Task =>
Copy out every item below, putting "horizontal axis" wherever "x-axis" occurs and changing nothing else.

Stored data =>
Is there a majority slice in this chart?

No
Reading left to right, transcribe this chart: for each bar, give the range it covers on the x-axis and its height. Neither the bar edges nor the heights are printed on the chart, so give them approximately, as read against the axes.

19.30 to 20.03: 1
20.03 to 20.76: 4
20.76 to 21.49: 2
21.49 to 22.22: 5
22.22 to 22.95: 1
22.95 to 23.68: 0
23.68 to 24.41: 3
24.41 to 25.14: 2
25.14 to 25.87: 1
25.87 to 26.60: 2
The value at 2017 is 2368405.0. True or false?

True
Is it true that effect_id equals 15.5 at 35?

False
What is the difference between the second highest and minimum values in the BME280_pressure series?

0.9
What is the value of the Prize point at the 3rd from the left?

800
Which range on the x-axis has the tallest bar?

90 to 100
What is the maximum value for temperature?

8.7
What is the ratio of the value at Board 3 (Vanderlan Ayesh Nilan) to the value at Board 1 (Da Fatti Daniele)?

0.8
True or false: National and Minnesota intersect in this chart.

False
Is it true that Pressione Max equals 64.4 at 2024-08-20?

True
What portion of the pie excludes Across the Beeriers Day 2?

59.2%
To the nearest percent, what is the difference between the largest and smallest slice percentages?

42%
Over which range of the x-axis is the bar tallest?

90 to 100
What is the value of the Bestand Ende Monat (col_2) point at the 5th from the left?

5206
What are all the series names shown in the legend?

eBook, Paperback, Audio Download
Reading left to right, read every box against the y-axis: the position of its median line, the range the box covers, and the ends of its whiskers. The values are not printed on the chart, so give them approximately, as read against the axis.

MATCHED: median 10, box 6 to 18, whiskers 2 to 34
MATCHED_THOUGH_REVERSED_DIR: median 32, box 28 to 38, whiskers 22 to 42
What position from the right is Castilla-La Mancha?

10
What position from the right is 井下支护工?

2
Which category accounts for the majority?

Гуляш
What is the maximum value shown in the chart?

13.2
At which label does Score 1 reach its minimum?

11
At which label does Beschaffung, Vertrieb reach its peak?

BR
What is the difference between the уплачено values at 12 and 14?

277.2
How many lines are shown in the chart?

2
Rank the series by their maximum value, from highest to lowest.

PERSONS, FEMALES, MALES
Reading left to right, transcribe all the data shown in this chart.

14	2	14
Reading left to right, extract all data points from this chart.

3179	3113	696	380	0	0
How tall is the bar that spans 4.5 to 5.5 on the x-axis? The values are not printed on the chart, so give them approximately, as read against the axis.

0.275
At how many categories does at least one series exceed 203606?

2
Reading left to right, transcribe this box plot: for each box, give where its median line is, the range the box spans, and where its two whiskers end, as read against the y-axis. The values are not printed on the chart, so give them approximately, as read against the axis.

Response =>
Is there a majority slice in this chart?

No
Reading left to right, transcribe this chart: for each bar, give the range it covers on the horizontal axis and its height. Neither the bar edges nor the heights are printed on the chart, so give them approximately, as read against the axes.

19.30 to 20.03: 1
20.03 to 20.76: 4
20.76 to 21.49: 2
21.49 to 22.22: 5
22.22 to 22.95: 1
22.95 to 23.68: 0
23.68 to 24.41: 3
24.41 to 25.14: 2
25.14 to 25.87: 1
25.87 to 26.60: 2
The value at 2017 is 2368405.0. True or false?

True
Is it true that effect_id equals 15.5 at 35?

False
What is the difference between the second highest and minimum values in the BME280_pressure series?

0.9
What is the value of the Prize point at the 3rd from the left?

800
Which range on the horizontal axis has the tallest bar?

90 to 100
What is the maximum value for temperature?

8.7
What is the ratio of the value at Board 3 (Vanderlan Ayesh Nilan) to the value at Board 1 (Da Fatti Daniele)?

0.8
True or false: National and Minnesota intersect in this chart.

False
Is it true that Pressione Max equals 64.4 at 2024-08-20?

True
What portion of the pie excludes Across the Beeriers Day 2?

59.2%
To the nearest percent, what is the difference between the largest and smallest slice percentages?

42%
Over which range of the horizontal axis is the bar tallest?

90 to 100
What is the value of the Bestand Ende Monat (col_2) point at the 5th from the left?

5206
What are all the series names shown in the legend?

eBook, Paperback, Audio Download
Reading left to right, read every box against the y-axis: the position of its median line, the range the box covers, and the ends of its whiskers. The values are not printed on the chart, so give them approximately, as read against the axis.

MATCHED: median 10, box 6 to 18, whiskers 2 to 34
MATCHED_THOUGH_REVERSED_DIR: median 32, box 28 to 38, whiskers 22 to 42
What position from the right is Castilla-La Mancha?

10
What position from the right is 井下支护工?

2
Which category accounts for the majority?

Гуляш
What is the maximum value shown in the chart?

13.2
At which label does Score 1 reach its minimum?

11
At which label does Beschaffung, Vertrieb reach its peak?

BR
What is the difference between the уплачено values at 12 and 14?

277.2
How many lines are shown in the chart?

2
Rank the series by their maximum value, from highest to lowest.

PERSONS, FEMALES, MALES
Reading left to right, transcribe all the data shown in this chart.

14	2	14
Reading left to right, extract all data points from this chart.

3179	3113	696	380	0	0
How tall is the bar that spans 4.5 to 5.5 on the horizontal axis? The values are not printed on the chart, so give them approximately, as read against the axis.

0.275
At how many categories does at least one series exceed 203606?

2
Reading left to right, transcribe this box plot: for each box, give where its median line is, the range the box spans, and where its two whiskers end, as read against the y-axis. The values are not printed on the chart, so give them approximately, as read against the axis.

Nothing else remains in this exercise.